Thursday, January 17, 2013

Changed for the Better

It is hard to believe that next week will mark the one year anniversary since the day I left for Granada.  I remember freshman year saying that I was going to study abroad during my time at Hope. Never did I think that the statement I made as a freshman would actually come true.  I filled out the application sophomore year and things move from there. My professor turned in one of my recommendations late and so I played the waiting game a while longer, while I watched others around me get accepted to the program.  Then finally the acceptance letter came and it all became real.  The stress leading up to my departure, including filling out the looming VISA form and figuring out what I was actually going to pack, was overwhelming.  The days and hours right before I left, I was postive that I needed to back out. There was no way that I could get on a plane and go to a foreign country all by myself.  But the day came and I did it. I waved to my family with tears running down my face with an overwhelming sense of uncertainty of what I was getting myself into.  After many hours on the plane, days of jet lag, a week without a computer, and little ability to speak Spanish with my host mom I began to get into a groove.

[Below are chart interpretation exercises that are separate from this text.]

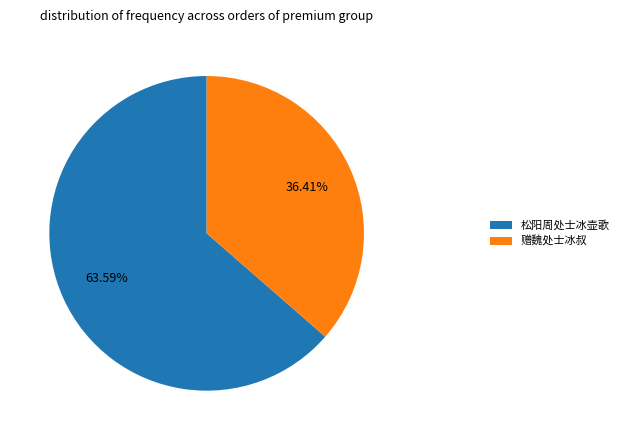

Does 赠魏处士冰叔 account for over 50% of the chart?

No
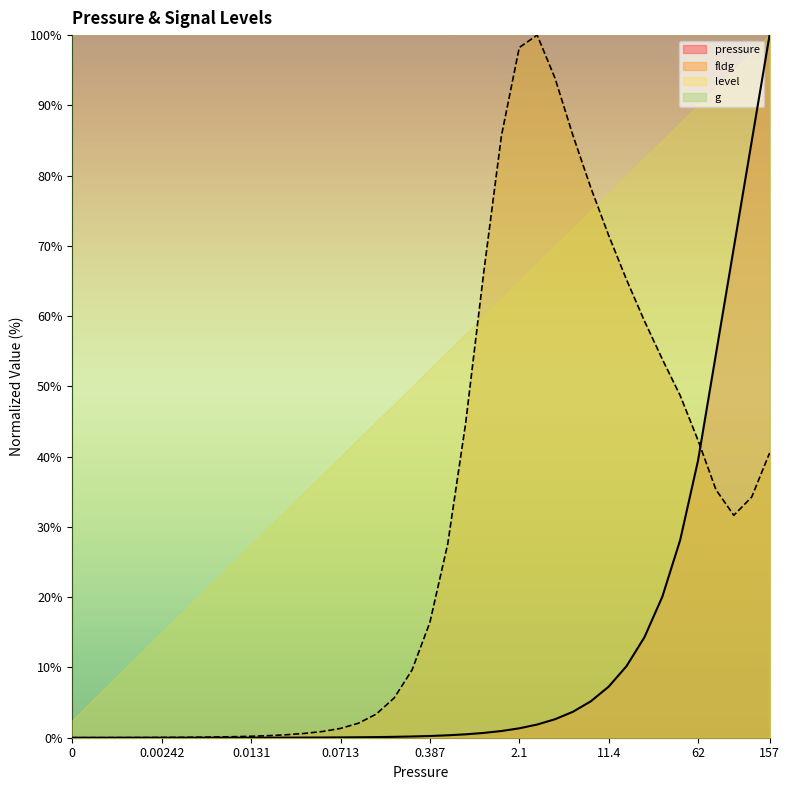

Count the number of data series in this chart.

4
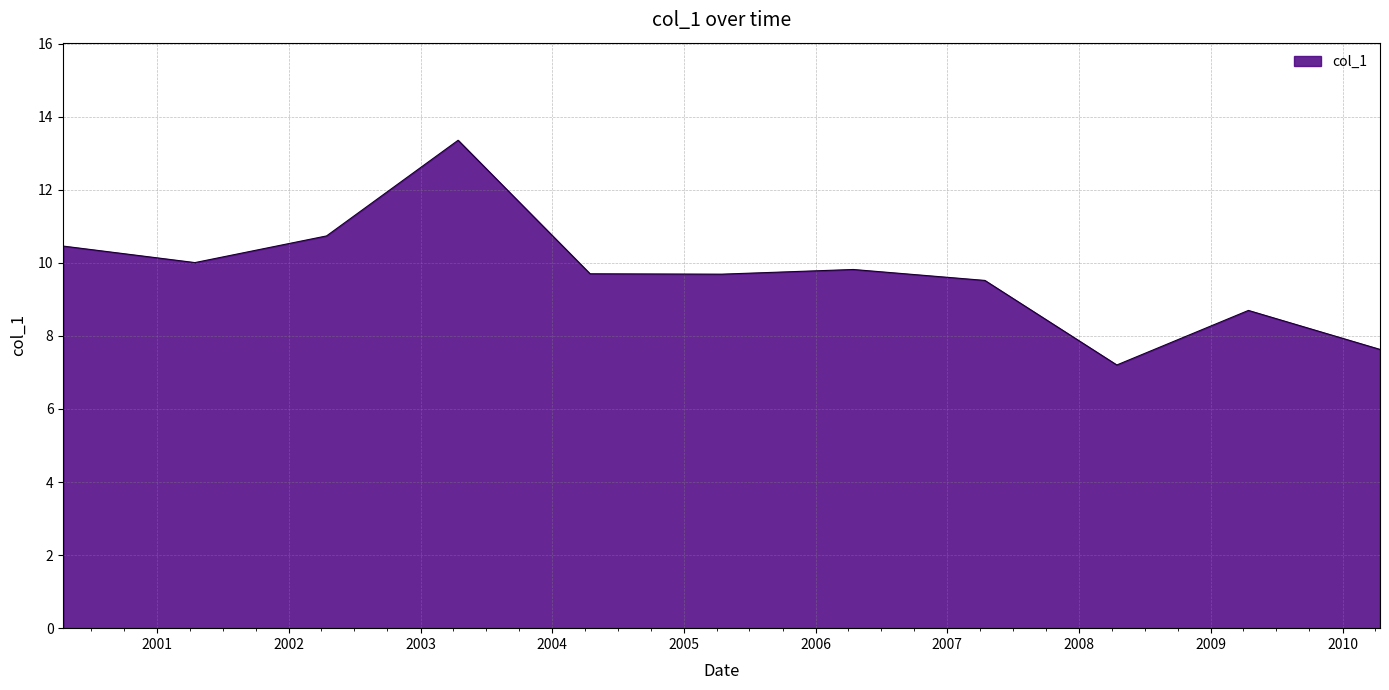

Reading left to right, transcribe all the data shown in this chart.

10.5	10.0	10.7	13.4	9.7	9.7	9.8	9.5	7.2	8.7	7.6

 Over time things became easier. I went on trips pratically by myself.  Flew more times in one week than I will ever fly for the rest of my life.  I made the most wonderful friends.  Took classes that inspired me in more ways than one.  I immersed myself in the culture.  My time in Granada changed my life.  I became someone who is independent and more confident.  I felt a greater sense of faith and a passion for life.  My experience in Granada was like a pomegranate, with so many seeds of adventure packed into one small fruit that have left a stain on my heart and in my life.  I truly believe that my time abroad has made a better person.  As I graduate from college this year and move on to the next part of my life, I know that my Spain will feed into my life more than I could ever imagine. 

Granada, mi amor, mi pasiĆ³n, mi vida, mi aventura, mi fe. Te echo de menos.